**TEXTO DE LECTURA**

========

Al otro lado del Océano Atlántico y del Ecuador, Viktor Orban, primer ministro de Hungría, y Jair Bolsonaro, presidente de Brasil, tienen mucho en común. Han introducido reformas legales, políticas e institucionales similares destinadas a centralizar el poder en un mundo todavía aficionado a la idea de democracia. Un elemento está a su favor: ambos líderes han sido elegidos. Sin embargo, tanto Orban como Bolsonaro profundizaron en el mismo libro de jugadas para producir un régimen autoritario mientras aparentemente sostienen uno democrático: la adopción de iniciativas supuestamente fragmentadas, que revelan su completo carácter antidemocrático cuando se interpretan de forma holística. Mientras que Orban comenzó sus reformas hace diez años, Bolsonaro ha implementado un número considerable de políticas en un plazo mucho más corto: los últimos 13 meses.
Hay al menos cinco áreas de reforma, abordadas tanto por Hungría como por Brasil: 1) la creación del «otro»; 2) el debilitamiento de las instituciones gubernamentales; 3) el pacto excluyente entre religión y Estado; 4) las restricciones a los fondos para las organizaciones de la sociedad civil (OSC); y 5) los niveles persistentes o crecientes de corrupción.
La creación del «otro» se basa en la creación de un falso enemigo. Aprovechando la crisis de los refugiados de 2015, el primer enemigo falso de Orban fueron los refugiados. En lugar de proteger a familias inocentes, que huían de los horrores de las guerras de Afganistán y Siria, Orban alimentó el miedo al «otro»: concretamente, al «otro» musulmán y no europeo. Según una encuesta de Pew en 2016, el 76% de los húngaros, la cifra más alta de Europa, creía que los refugiados aumentaban la probabilidad de ataques terroristas en el país. Cuando el discurso sobre los refugiados empezó a perder parte de su tracción en las elecciones municipales de 2019, Orban empezó a probar nuevos enemigos falsos: desde los presos y los gitanos hasta los grupos LGBTI. Una cosa, sin embargo, siguió siendo la misma: la supuesta necesidad de políticas «antiderechos» para hacer frente a la falsa amenaza, como la criminalización de los activistas y las restricciones al acceso de las organizaciones de derechos humanos a los fondos.
Tanto Orban como Bolsonaro ahondaron en el mismo libro de jugadas para producir un régimen autoritario mientras aparentemente sostenían uno democrático.

========

**TUS TAREAS**
**A.** Devuelve el fragmento del texto sobre Orban y Bolsonaro que empieza en "Al otro lado" y termina en "últimos 13 meses.".
**B.** Según el texto sobre Orban y Bolsonaro, ¿qué porcentaje de los húngaros creía en 2016 que los refugiados aumentaban la probabilidad de ataques terroristas en el país?

========

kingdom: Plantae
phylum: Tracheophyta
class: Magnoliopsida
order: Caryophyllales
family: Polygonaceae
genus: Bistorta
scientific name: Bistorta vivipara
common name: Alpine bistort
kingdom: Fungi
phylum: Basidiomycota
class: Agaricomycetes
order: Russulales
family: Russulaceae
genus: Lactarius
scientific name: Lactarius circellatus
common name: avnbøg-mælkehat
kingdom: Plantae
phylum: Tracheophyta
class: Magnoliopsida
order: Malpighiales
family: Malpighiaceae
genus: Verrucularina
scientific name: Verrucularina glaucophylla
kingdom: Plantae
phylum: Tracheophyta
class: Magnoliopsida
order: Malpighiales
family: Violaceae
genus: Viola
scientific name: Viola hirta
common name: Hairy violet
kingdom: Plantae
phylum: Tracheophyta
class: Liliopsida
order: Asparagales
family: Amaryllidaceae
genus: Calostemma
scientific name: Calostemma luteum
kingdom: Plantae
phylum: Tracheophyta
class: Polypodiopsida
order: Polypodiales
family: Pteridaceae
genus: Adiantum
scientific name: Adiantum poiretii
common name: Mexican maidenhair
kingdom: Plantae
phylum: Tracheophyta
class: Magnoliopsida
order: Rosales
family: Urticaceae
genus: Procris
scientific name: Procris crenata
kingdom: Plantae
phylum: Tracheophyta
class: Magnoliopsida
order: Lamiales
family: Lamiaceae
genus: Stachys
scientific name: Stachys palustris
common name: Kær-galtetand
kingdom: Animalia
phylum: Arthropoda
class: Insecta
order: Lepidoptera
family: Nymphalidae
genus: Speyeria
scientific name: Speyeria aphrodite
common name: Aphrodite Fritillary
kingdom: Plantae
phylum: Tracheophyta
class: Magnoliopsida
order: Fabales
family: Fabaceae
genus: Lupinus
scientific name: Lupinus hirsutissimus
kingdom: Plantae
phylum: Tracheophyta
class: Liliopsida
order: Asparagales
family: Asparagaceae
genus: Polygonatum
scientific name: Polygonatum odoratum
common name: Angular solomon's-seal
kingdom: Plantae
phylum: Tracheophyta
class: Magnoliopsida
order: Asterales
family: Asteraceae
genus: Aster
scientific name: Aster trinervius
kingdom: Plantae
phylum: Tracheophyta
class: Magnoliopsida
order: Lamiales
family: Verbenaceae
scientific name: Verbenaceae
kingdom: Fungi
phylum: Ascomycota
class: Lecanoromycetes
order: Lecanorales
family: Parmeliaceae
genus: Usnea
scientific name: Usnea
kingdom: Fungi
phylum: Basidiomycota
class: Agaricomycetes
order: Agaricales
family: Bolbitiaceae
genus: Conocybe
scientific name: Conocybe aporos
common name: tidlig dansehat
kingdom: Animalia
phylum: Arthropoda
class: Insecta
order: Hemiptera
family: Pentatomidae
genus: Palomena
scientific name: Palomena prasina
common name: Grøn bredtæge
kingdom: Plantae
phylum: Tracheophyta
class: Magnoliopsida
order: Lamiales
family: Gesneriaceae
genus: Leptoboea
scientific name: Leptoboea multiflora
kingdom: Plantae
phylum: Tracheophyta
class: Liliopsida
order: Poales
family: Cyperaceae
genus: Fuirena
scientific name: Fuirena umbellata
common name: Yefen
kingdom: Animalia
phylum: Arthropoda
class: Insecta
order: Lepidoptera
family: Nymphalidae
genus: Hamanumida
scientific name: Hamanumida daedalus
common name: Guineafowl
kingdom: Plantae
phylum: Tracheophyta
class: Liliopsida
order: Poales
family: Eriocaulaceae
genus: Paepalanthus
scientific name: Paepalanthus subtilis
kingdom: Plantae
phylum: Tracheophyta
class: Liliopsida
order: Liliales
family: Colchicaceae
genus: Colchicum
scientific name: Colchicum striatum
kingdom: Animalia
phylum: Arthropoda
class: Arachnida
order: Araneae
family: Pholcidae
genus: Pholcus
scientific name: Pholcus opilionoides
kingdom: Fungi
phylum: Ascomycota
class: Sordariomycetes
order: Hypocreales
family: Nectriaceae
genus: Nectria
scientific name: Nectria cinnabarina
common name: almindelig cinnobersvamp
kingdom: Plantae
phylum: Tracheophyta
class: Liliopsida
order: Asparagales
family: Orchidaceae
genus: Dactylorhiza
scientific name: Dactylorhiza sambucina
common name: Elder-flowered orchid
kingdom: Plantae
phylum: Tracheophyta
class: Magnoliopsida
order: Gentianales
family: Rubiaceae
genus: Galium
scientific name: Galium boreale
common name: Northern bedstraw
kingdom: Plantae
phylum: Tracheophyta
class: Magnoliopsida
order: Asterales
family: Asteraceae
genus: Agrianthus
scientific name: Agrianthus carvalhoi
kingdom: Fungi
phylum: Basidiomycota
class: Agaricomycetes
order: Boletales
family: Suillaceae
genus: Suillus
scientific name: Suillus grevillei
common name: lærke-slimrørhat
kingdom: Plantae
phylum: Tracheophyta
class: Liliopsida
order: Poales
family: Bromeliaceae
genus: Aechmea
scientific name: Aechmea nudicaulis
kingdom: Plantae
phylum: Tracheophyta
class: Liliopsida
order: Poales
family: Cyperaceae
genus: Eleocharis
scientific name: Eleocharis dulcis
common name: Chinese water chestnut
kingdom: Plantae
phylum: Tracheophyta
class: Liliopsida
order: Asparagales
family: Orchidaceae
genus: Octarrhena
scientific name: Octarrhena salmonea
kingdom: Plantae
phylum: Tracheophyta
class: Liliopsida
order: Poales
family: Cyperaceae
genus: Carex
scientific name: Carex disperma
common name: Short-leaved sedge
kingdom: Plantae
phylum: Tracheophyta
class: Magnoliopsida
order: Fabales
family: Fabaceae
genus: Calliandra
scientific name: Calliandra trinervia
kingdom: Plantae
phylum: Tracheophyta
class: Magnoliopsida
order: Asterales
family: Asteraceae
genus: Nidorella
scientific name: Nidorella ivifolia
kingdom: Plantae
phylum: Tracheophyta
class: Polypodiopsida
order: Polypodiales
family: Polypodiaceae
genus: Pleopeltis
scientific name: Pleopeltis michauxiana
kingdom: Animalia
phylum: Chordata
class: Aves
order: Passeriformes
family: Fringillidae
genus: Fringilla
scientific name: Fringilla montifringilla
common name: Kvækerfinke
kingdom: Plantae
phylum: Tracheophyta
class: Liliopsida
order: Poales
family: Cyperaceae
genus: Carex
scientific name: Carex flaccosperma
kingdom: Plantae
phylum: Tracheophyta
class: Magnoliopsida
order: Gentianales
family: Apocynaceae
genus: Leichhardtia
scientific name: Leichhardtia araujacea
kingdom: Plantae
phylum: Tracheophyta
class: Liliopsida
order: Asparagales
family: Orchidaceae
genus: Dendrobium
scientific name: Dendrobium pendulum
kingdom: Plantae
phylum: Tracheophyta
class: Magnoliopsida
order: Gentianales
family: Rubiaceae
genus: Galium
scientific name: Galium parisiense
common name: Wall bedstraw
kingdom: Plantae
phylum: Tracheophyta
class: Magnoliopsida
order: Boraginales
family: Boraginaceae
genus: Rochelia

========

**SOLUCIONES**
**A.**
Al otro lado del Océano Atlántico y del Ecuador, Viktor Orban, primer ministro de Hungría, y Jair Bolsonaro, presidente de Brasil, tienen mucho en común. Han introducido reformas legales, políticas e institucionales similares destinadas a centralizar el poder en un mundo todavía aficionado a la idea de democracia. Un elemento está a su favor: ambos líderes han sido elegidos. Sin embargo, tanto Orban como Bolsonaro profundizaron en el mismo libro de jugadas para producir un régimen autoritario mientras aparentemente sostienen uno democrático: la adopción de iniciativas supuestamente fragmentadas, que revelan su completo carácter antidemocrático cuando se interpretan de forma holística. Mientras que Orban comenzó sus reformas hace diez años, Bolsonaro ha implementado un número considerable de políticas en un plazo mucho más corto: los últimos 13 meses.

**B.** El 76%.